++++ Text ++++
Sin and the Scientist

Robert Oppenheimer: Letters and Recollections

edited by Alice Kimball Smith, edited by Charles Weiner
Harvard University Press, 376 pp., $20.00

Robert Oppenheimer
Robert Oppenheimer; drawing by David Levine

Baudelaire made a blasphemous poem out of the Biblical notion that innocence is virtue, knowledge evil. He turned his back on godly virtue and prayed for satanic knowledge. The Tree of Knowledge (l’Arbre de Science) would be a new temple, spreading its boughs over Satan’s brow, and he prayed that his soul would be there, next to Satan. At Harvard in the Twenties J. Robert Oppenheimer belonged to a little group of superior undergraduates who used Baudelaire’s refrain—“O Satan, prends pitié de ma longue misère!”—as their hilarious shibboleth, a mocking response to the miseries of intense intellectual striving.
++++ Supplied data ++++
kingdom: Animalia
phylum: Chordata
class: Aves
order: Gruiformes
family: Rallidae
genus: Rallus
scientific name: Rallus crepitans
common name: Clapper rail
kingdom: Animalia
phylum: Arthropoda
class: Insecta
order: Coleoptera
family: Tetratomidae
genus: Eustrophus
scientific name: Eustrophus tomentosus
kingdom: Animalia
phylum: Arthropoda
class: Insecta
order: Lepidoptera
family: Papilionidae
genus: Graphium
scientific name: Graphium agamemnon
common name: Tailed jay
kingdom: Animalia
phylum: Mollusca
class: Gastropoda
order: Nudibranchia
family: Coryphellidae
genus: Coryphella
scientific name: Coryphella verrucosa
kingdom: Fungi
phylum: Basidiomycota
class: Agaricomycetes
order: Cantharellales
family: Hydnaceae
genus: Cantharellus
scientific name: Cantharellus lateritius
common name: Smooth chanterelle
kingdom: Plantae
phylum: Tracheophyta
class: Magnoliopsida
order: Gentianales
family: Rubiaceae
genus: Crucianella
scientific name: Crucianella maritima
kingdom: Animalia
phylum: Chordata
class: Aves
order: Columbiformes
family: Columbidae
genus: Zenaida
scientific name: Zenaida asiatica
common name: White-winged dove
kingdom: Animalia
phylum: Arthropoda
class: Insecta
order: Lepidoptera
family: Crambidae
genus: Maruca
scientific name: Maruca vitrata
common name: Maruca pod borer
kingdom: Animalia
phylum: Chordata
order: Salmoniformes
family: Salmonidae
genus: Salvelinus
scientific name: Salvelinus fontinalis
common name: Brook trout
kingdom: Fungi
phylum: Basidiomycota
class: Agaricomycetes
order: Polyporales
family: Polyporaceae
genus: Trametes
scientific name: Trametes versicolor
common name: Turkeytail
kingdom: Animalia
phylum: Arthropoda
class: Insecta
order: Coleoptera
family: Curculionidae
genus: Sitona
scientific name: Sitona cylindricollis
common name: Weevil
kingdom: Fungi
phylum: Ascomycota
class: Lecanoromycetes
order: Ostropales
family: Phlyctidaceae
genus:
++++
**What to work on:**
1. According to the Oppenheimer essay, what purpose did Baudelaire's refrain serve for the undergraduate group at Harvard? Answer in one to three sentences.
2. Carry the Oppenheimer essay forward from its final sentence.
The lines after the Oppenheimer essay were taken from a separate source.

**Expected responses:**
1. The group used the refrain "O Satan, prends pitié de ma longue misère!" as its hilarious shibboleth. It was a mocking response to the miseries of intense intellectual striving.

2.
Twenty years later, when Oppenheimer had to pick a code word for the test explosion of the first nuclear bomb, he drew on John Donne’s holy sonnets—“Batter my heart, three person’d God;…break, blow, burn and make me new”—and christened the explosion Trinity. In neither case were Oppenheimer and his comrades conscious of blasphemy. Whether undergraduate superstrivers or military engineers, they were simply borrowing poetic words to express feelings, of mock heroic angst in the first case, of awful pride in the second. Poetry—art in general—was “not the exemplification of a truth, nor a commentary on the world.”1 Science expressed truth, and provided not merely commentary on the world but mastery of it.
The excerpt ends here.